I would be remiss if I did not include the Pokemon data set at least once in this course. So, here it is! Suppose that we want to compare heights of a few different types of pokemon: Bug, Electric, Fighting, Flying, Grass, and Steel pokemon. To do so, we will make a bar plot of the average height of each type with the code below:

library(tidyverse)
theme_set(theme_minimal())

library(here)
pokemon_df <- read_csv(here("data/pokemon_full.csv"))
pokemon_height <- pokemon_df |> 
  filter(Type %in% c("Bug", "Electric", "Fighting", "Flying",
                     "Grass", "Steel")) |>
  group_by(Type) |>
  summarise(avg_height = mean(height)) |>
  mutate(Type = fct_reorder(Type, avg_height))

ggplot(data = pokemon_height, aes(x = Type, y = avg_height)) +
  geom_col() +
  coord_flip()

From this graph, it might be tempting to conclude that, on average, Steel type pokemon are the tallest while the other types have approximately equal average height. In particular, it looks like Steel type Pokemon have twice the height of Bug type Pokemon, on average.

Exercise 1. What can’t we see from this graphic that would be useful?

Exercise 2. Make a different plot that shows more relevant features about the distribution of the height variable in each Pokemon type.

This issue is very easy to find in other real data sets. As a second example, consider a baseball data set that graphs the median number of homeruns for each player position from a set of Major League Baseball players in the year 2018.

## install.packages("openintro")
library(openintro)
data(mlb_players_18)
mlb_sum <- mlb_players_18 |> group_by(position) |>
  summarise(med_hr = median(HR)) |>
  mutate(position = fct_reorder(position, med_hr))
ggplot(data = mlb_sum, aes(x = position, y = med_hr)) +
  geom_col() +
  coord_flip()

Exercise 3. “Fix” the previous plot to show the underlying variability in the number of homeruns for each player position by making a set of boxplots.

Exercise 4.

Consider a news channel covering a developing hurricane.

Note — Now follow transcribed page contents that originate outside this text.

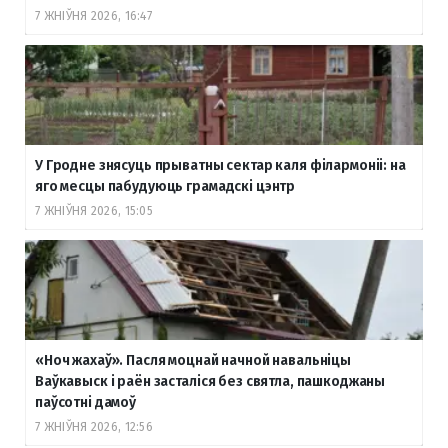
7 ЖНІЎНЯ 2026, 16:47
У Гродне знясуць прыватны сектар каля філармоніі: на
яго месцы пабудуюць грамадскі цэнтр
7 ЖНІЎНЯ 2026, 15:05
«Ноч жахаў». Пасля моцнай начной навальніцы
Ваўкавыск і раён засталіся без святла, пашкоджаны
паўсотні дамоў
7 ЖНІЎНЯ 2026, 12:56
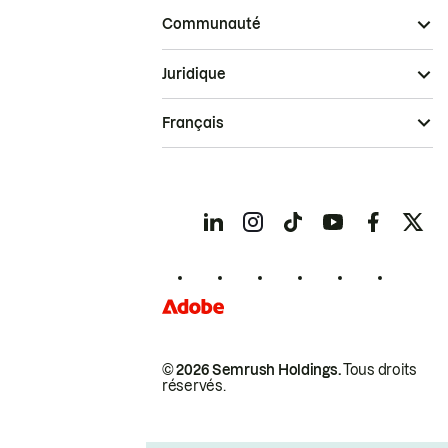
Communauté
Juridique
Français
© 2026 Semrush Holdings.
Tous droits
réservés.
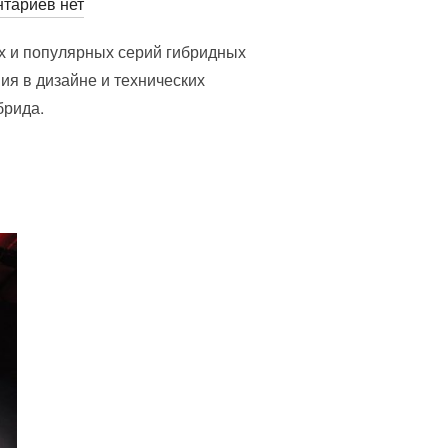
вано
тариев нет
х и популярных серий гибридных
я в дизайне и технических
брида.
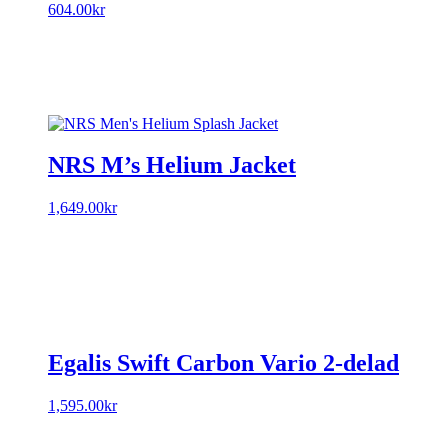
604.00
kr
NRS M’s Helium Jacket
1,649.00
kr
Egalis Swift Carbon Vario 2-delad
1,595.00
kr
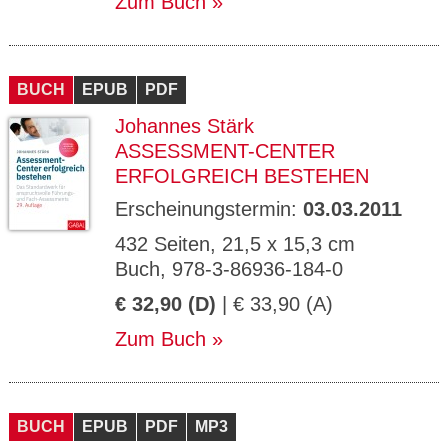
Zum Buch
BUCH
EPUB
PDF
Johannes Stärk
ASSESSMENT-CENTER
ERFOLGREICH BESTEHEN
Erscheinungstermin:
03.03.2011
432 Seiten, 21,5 x 15,3 cm
Buch, 978-3-86936-184-0
€ 32,90 (D)
| € 33,90 (A)
Zum Buch
BUCH
EPUB
PDF
MP3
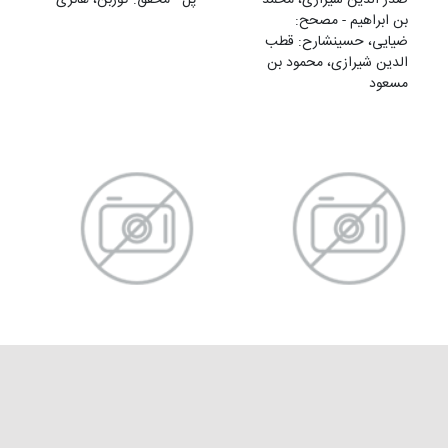
بن ابراهیم - مصحح:
ضیایی، حسینشارح: قطب
الدین‌ شیرازی‌، محمود بن‌
مسعود
شرح حکمة الإشراق
شرح حکمة الإشراق
(شهرزوری)
(قطب)
نویسنده: شهرزوری، محمد
شارح: قطب الدین‌ شیرازی‌،
بن محمود - محقق: ضیایی،
محمود بن‌ مسعود - اهتمام:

Which of these types of graphs would better help the general public with the potential variability of the hurricane’s path?

Option 1

OR

Option 2

Exercise 5.

Next, consider fivethirtyeight.com’s coverage of the 2020 presidential election. Much of their forecast given on this page can be simply summarised by saying they predict Biden to win the election with 89% probability. So, why make the supplementary graphics that say the same thing but use a lot more space?


7.2 STAT 113 Survey

You may recall from taking STAT 113 that you completed a survey at the beginning of the semester. Responses from the survey were then used in some examples throughout the semester. We will explore some of these surveys from the past few years, examining different trends in some of the variables through time. For this example, we will also pay particular attention to making sure that our graphics show the underlying variability in the data.

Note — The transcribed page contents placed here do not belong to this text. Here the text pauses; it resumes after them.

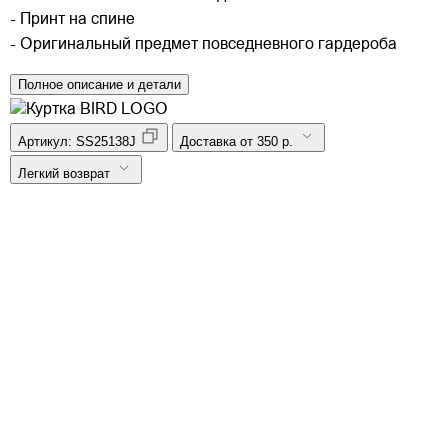
- Принт на спине
- Оригинальный предмет повседневного гардероба
Полное описание и детали
Артикул:
SS25138J
Доставка от 350 р.
Легкий возврат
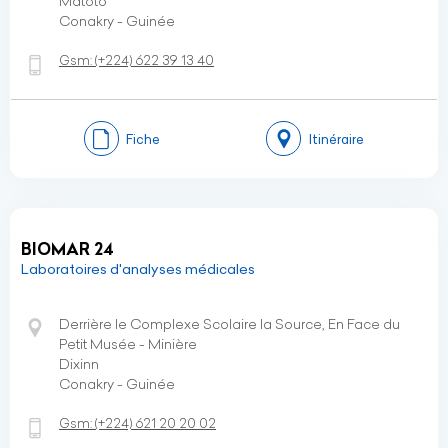
Matoto
Conakry - Guinée
Gsm:
(+224)
622 39 13 40
Fiche
Itinéraire
BIOMAR 24
Laboratoires d'analyses médicales
Derrière le Complexe Scolaire la Source, En Face du
Petit Musée - Minière
Dixinn
Conakry - Guinée
Gsm:
(+224)
621 20 20 02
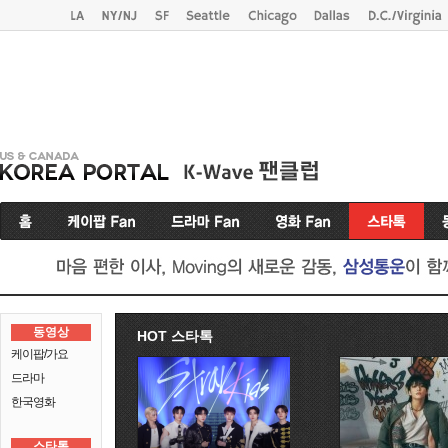
동영상
HOT 스타톡
케이팝/가요
드라마
한국영화
스타톡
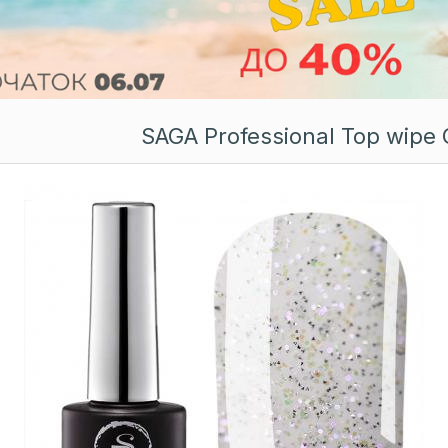
SAGA Professional Top wipe 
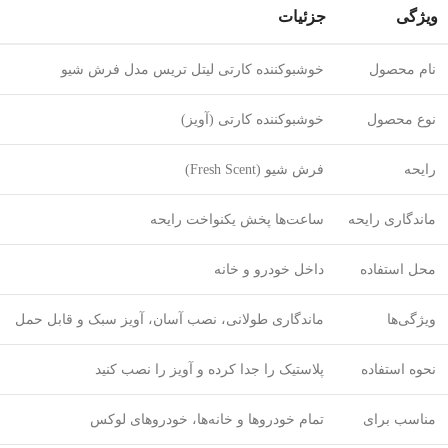
ویژگی
جزئیات
نام محصول
خوشبوکننده کارتی لیتل تریس مدل فرش شیو
نوع محصول
خوشبوکننده کارتی (آویز)
رایحه
فرش شیو (Fresh Scent)
ماندگاری رایحه
ساعت‌ها پخش یکنواخت رایحه
محل استفاده
داخل خودرو و خانه
ویژگی‌ها
ماندگاری طولانی، نصب آسان، آویز سبک و قابل حمل
نحوه استفاده
پلاستیک را جدا کرده و آویز را نصب کنید
مناسب برای
تمام خودروها و خانه‌ها، خودروهای لوکس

To begin, read in the data set:

library(here)
statsurvey_df <- read_csv(here("data/stat113_survey.csv"))

The data set has many variables. Some that we will use are:

  • time_both, the semester and year the survey was taken
  • GPA, the current GPA of the student
  • Tattoo, whether or not the student has a Tattoo
  • TV, the amount of time spent watching TV per week
  • Facebook, the number of Facebook friends

Using this data set, we answer some interesting questions. First, is there evidence of grade inflation at SLU? That is, is there evidence that student GPAs have increased over time? We will start this problem by making a sketch of a couple of visualizations we might want to create.

7.3 Your Turn

Exercise 1. Is there evidence from the STAT 113 survey that tattoos have become more or less common (at least among SLU students)? Construct a plot that shows the proportion of students who have a Tattoo in each semester from the STAT 113 survey, along with standard error bars for the estimate in each semester.